Tuesday, 10 November 2015

Republican debate 2015: start time, schedule, and what to expect

Updated by Andrew Prokop


The next Republican presidential debate is on Tuesday, November 10, at 9 pm Eastern. It will take place in Milwaukee and be aired on the Fox Business Network. A free live
stream will be available to all on FoxBusiness.com.

This debate (the fourth for the GOP) will have the fewest candidates onstage yet. Fox set semi-arbitrary polling criteria for inclusion and decided to interpret them very strictly, even though some candidates would end up dropped.

The result is that there will only be eight candidates in the main event —Donald Trump, Ben Carson, Marco Rubio, Ted Cruz, Jeb Bush, Carly Fiorina, John Kasich, and Rand Paul. That's two fewer than last time, because Mike Huckabee and Chris Christie both failed to average 2.5 percent support in the four most recent national polls.

There will again be an earlier "undercard" debate with other candidates, and it will take place at 7 pm Eastern. There, Huckabee and Christie will be joined by Bobby Jindal and Rick Santorum. Two usual undercard participants, Lindsey Graham and George Pataki, missed the polling cut for this round, since they failed to get 1 percent in any one of those four recent polls.

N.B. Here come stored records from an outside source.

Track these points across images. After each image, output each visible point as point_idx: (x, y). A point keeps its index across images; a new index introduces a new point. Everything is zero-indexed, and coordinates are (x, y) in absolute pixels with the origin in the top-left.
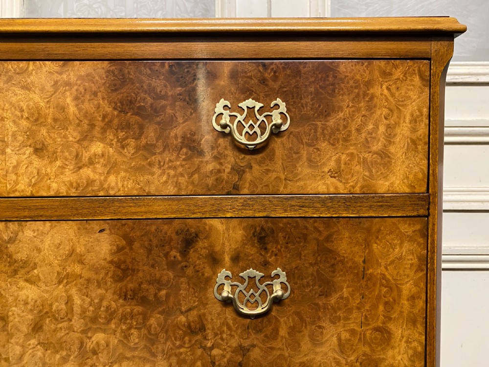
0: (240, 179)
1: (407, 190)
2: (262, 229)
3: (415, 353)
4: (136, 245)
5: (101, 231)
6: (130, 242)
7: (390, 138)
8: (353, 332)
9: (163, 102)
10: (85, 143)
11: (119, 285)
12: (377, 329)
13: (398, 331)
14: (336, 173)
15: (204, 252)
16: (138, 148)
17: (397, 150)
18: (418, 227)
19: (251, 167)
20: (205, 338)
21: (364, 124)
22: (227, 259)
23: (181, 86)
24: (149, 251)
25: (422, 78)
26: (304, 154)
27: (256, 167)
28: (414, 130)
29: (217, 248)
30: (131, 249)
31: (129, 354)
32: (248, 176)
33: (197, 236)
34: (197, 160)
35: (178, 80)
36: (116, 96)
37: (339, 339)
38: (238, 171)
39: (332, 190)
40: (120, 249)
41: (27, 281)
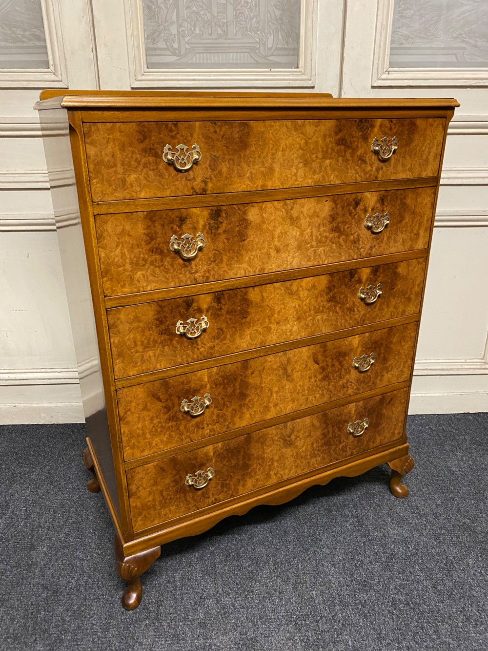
0: (378, 174)
1: (432, 175)
2: (383, 195)
3: (426, 242)
4: (338, 206)
5: (327, 201)
6: (336, 205)
7: (429, 153)
8: (408, 236)
9: (355, 139)
10: (323, 160)
11: (331, 225)
12: (415, 234)
13: (422, 233)
14: (410, 170)
15: (362, 207)
16: (343, 161)
17: (431, 158)
18: (433, 191)
19: (382, 168)
20: (359, 245)
21: (422, 147)
22: (370, 210)
23: (362, 132)
24: (343, 208)
25: (442, 127)
26: (401, 160)
27: (384, 168)
28: (437, 150)
29: (367, 206)
30: (337, 208)
31: (331, 255)
32: (380, 172)
33: (360, 200)
34: (363, 166)
35: (361, 129)
36: (338, 137)
37: (403, 240)
38: (378, 170)
39: (408, 177)
40: (333, 209)
41: (297, 227)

What to expect at the Fox Business Republican debate

In short, expect fireworks. Ben Carson has topped Donald Trump in some recent polls — and though Trump remains narrowly ahead in the averages, he's clearly feeling the heat, because he's been lashing out repeatedly at his rival in the press and on Twitter.

Carson, meanwhile, has been feeling some heat of his own, as media reporting has called attention to some apparent embellishments or factual misstatements about his background (and some just plain weird remarks, like his theory that the pyramids were constructed to store grain). Carson will have to try to explain these reports before a national audience — and, perhaps, deal with a head-on challenge from Trump.

As for the traditional politicians, since the third debate it's looked like Marco Rubio has been rising and Jeb Bush — Rubio's main rival for GOP establishment support — has been in decline. Bush's attempt to go after Rubio at the last debate was widely viewed as a disaster, so it will be interesting to see whether he gives it another shot, or instead decided to lie low and play it cool.

Even the undercard could actually be interesting this time, since the lineup has been shaken up. There's been some tentative chatter about a potential Chris Christie surge in New Hampshire — his numbers have improved somewhat there, and he's gotten a response from a newfound focus on drug addiction on the campaign trail. In the undercard, Christie no longer has to overshadow Trump — so if he comes off well in the smaller format, he could get some positive buzz just like Carly Florina did back in August.

But don't expect any fireworks from the moderators: Maria Bartiromo and Neil Cavuto (both of Fox Business), and Wall Street Journal editor-in-chief Gerard Baker. "My goal is to make myself invisible," Cavuto told Politico, responding to thecontroversy over the moderators' confrontational tone at the CNBC debate.